Another area of future research relates to our understanding of BBS itself. In this study we use BBS to not only see whether generative AI technologies fall within the human blind spot, but we also used a measure of variance in perception of bias in different others as a proxy for implicit bias. To date, there has been some research examining variance in individual susceptibility to BBS, but very little research examining variance in BBS when perceiving different types of ‘others’. This way of operationalising BBS was essential as a means of capturing implicit bias in generative AI—allowing us to get past the technology’s guardrails. Using this extended version of the BBS measure now allows researchers to test for the presence of implicit bias in a range of other contexts, both technological and otherwise. One way we hope to leverage this methodology again is to compare variance in BBS between different cultural contexts. The study reported here was limited in so far as it only collected representative human data from one country. Future research could measure perceptions of bias in different groups of people across different countries and cultural contexts, and compare them to LLMs. Furthermore, tracking the evolution of these differentials will be imperative if we are to assess whether biases in LLMs are changing the trajectory of social bias within human users.

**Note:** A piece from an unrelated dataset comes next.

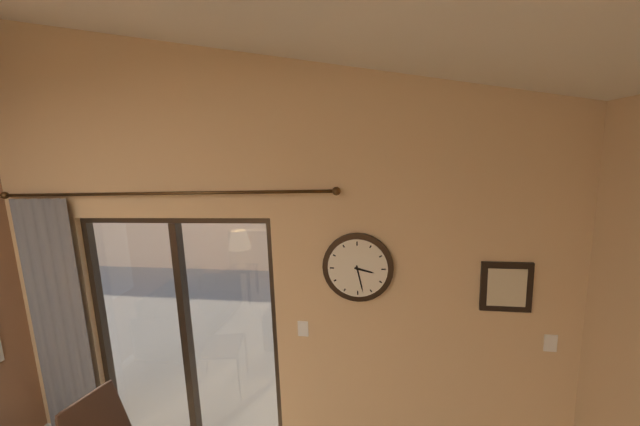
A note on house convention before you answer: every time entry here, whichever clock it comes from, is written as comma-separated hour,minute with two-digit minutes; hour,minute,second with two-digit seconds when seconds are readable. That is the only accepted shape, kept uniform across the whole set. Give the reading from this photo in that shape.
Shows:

Relatedly, this approach can shed further light on the cognitive heuristics that impact the human-machine relationship. Automation bias, for instance, is likely to be related to perception of bias in AI, but a limitation of this current study is a lack of ability to untangle the relationship between BBS and automation bias. Expanding our knowledge in this area would allow future research to then investigate whether automation bias is related to levels of trust in different forms of AI, and if this relationship is impacted by social perception.

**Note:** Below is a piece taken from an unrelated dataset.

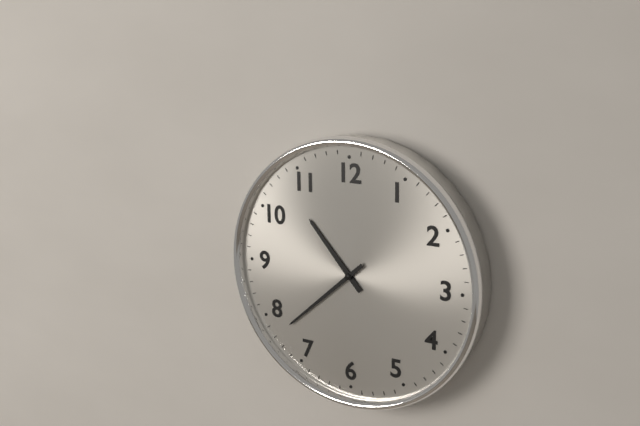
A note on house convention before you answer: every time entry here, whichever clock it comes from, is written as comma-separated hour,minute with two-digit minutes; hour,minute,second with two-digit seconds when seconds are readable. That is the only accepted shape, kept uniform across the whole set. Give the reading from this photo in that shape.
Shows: 10,38
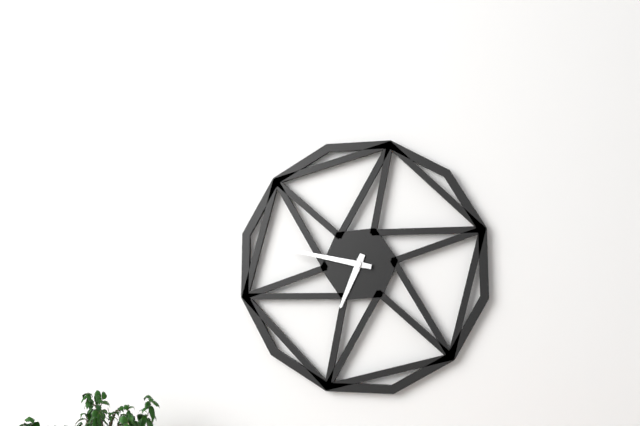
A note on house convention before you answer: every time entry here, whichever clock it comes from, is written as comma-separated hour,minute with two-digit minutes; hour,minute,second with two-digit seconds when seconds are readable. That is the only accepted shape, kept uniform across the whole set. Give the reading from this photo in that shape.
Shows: 6,47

Once aware of the susceptibility of LLMs to manifest implicit social bias, an upside of this technological deficiency is the possibility of building into LLMs interventions designed to reduce bias. This is particularly important given research demonstrating the tenacity of bias in humans, particularly when the social cues triggering the bias are not contended with69,104,112. If we can both work to reduce implicit bias in LLMs’ outputs as well as actively build counter-prejudicial cues within them, the possibilities for reducing societal prejudice via these technological interventions are vast, particularly when we consider their prevalent usage in educational and workplace settings. An important area of future research is therefore the design and evaluation of such intervention possibilities.

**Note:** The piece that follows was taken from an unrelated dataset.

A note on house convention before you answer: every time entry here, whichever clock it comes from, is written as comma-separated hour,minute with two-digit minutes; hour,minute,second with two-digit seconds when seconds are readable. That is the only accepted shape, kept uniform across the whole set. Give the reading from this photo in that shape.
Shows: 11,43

Finally, our analysis provided limited insight into the synthetic identity behind ChatGPT. Surveying a larger sample of individuals across different social characteristics would enable more accurate estimates of the characteristics that predict alignment between the perspectives of humans and technology. A larger sample could also allow for comparisons of the biases evident within different social groups, both to each other and to LLMs, providing further insights. Collecting a larger sample would also contribute to ensuring further representation within our surveyed population. Despite endeavouring to achieve broad representation through the use of crowd sourcing platforms, digital survey data always, by its very definition, excludes those people who have less, or no, access to digital technologies137,138,139,140.

Conclusion

The enormous technological leap seen in the field of AI over the last few years has undoubtedly already profoundly changed society. Tomorrow’s AI, however, is being heralded as capable of solving some of the world’s most entrenched grand societal challenges, whether that be climate change, world poverty, or chronic health disease141. Whatever one’s view on its potential, the pervasive penetration of AI into almost all areas of modern life—education, work, health, creativity, news, information, entertainment—would suggest that the scale and reach of this technology is itself revolutionary. However, history would also suggest that caution is needed when novel and disruptive technologies are being both developed and deployed142,143. The avoidance of all forms of social bias within the very building blocks of AI applications would appear to be an unarguable precautionary prerequisite.